French lace lingerie jacket, c.1905
Lingerie from the Belle Époque is treasured by the collector for its romantic nostalgia. This was a period of extravagance in dress, when under garments were often more elaborately detailed than street dress. Savvy collectors, who like to wear their vintage pieces, have discovered these treasures are too pretty to hide. The provocative jacket came from a collection of fine French lingerie.
The lingerie jacket is fashioned from lightweight white cotton broadcloth with inserts of matching cotton lace. It is finely detailed with faggoted seams, pin tucks, wider tucks, and a hand-embroidered monogram BWJ. It closes in front with small concealed buttons and a narrow silk ribbon drawstring tie at the neckline.
There is a good reason why generations of fashion-savvy women have coveted handmade French lingerie from the early 20th century.
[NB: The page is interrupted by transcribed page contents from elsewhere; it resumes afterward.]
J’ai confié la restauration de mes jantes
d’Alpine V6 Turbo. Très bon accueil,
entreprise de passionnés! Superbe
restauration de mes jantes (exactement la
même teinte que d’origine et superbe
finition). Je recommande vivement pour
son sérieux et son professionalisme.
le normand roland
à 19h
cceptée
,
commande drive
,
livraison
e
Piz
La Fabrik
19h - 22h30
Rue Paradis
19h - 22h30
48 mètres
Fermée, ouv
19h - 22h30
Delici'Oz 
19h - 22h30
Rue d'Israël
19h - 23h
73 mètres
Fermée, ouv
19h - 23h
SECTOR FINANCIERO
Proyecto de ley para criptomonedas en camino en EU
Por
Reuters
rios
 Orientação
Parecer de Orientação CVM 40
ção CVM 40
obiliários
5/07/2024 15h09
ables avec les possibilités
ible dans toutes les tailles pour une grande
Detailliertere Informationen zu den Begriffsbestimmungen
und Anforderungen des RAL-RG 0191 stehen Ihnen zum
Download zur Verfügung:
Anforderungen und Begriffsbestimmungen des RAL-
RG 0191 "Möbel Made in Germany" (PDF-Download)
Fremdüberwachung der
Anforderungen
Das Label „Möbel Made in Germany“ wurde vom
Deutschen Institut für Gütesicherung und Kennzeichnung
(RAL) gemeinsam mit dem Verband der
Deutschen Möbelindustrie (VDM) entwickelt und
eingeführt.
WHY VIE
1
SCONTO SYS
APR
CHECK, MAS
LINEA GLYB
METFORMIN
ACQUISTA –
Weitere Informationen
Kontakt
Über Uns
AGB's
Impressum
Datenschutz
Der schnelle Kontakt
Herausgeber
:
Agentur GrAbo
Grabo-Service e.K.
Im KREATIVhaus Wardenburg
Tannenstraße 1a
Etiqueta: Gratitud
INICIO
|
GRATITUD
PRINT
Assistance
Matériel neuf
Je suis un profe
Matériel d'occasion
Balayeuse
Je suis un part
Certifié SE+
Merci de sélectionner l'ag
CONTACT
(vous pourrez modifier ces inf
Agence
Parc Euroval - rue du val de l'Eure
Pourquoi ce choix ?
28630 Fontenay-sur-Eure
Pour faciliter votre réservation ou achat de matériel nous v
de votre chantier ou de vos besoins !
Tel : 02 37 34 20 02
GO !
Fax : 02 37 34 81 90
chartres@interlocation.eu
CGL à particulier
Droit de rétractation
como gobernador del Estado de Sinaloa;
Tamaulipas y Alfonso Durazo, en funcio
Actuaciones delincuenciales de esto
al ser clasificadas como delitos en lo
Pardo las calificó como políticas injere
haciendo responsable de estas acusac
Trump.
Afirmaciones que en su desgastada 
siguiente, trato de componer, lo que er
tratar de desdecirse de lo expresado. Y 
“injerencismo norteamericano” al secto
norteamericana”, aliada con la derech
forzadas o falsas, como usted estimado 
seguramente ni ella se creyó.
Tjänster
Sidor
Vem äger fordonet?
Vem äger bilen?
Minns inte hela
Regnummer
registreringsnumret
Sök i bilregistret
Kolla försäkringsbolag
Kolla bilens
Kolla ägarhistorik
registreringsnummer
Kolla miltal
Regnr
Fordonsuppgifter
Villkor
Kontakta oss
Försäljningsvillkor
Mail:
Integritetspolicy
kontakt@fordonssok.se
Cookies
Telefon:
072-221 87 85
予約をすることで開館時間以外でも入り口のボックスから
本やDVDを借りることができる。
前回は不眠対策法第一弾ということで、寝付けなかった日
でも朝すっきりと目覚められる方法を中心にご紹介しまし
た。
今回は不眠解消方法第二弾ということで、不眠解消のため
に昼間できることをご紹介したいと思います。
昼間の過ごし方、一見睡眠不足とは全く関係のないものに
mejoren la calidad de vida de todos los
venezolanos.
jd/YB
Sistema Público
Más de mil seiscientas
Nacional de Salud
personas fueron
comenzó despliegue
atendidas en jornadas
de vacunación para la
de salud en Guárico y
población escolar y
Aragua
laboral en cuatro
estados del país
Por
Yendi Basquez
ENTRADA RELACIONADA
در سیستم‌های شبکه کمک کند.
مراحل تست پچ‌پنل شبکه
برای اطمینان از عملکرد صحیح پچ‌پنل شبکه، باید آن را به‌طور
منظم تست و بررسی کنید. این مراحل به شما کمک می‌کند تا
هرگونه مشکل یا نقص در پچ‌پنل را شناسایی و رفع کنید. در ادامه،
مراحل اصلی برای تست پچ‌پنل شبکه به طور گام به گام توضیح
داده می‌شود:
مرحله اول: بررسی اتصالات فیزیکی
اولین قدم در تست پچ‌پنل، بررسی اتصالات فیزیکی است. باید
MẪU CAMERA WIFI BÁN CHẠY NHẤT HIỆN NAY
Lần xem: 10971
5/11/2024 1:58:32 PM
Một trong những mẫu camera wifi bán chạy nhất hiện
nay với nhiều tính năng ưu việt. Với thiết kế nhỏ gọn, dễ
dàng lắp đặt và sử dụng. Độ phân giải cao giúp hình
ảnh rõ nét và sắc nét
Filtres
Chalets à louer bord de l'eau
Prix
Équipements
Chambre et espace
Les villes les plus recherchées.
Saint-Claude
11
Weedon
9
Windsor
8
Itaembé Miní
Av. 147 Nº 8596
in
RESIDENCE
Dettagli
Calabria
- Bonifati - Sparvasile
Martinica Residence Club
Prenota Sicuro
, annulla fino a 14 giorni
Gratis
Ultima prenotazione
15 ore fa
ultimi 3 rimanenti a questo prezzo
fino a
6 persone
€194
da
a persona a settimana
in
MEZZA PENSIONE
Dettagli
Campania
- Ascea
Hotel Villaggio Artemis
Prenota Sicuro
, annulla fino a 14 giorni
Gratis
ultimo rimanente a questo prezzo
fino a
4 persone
It is not only exquisitely beautiful but also has a well deserved reputation for working "bedroom magic" on the wearer's partner.
In great design, often the smallest detail matters the most. The silk ribbon drawstring is a masterful touch. I can envision the scene on Bettina Wallace Jackson's wedding night in 1905. Her husband's eyes were fixated on the drawstring as his new wife came into the bridal bedroom wearing only our thrilling French lingerie jacket.
Bettina asked "Is everything alright, Dear?" He gulped and said, "Ummm......yes, Dear." On Bettina's return from the honeymoon, her mother inquired how things had gone with Mr. Jackson. Bettina replied, "Mother, everything went just fine!"
In the 15th century, the antiquated French word provocatif first appeared in English as provocative. From the 1620s on, the new English word took on the sense of "provoking sexual desire or temptation," although the word now has a more general meaning.
It measures: 36" bust, 25" waist, and 18" from shoulder to hem.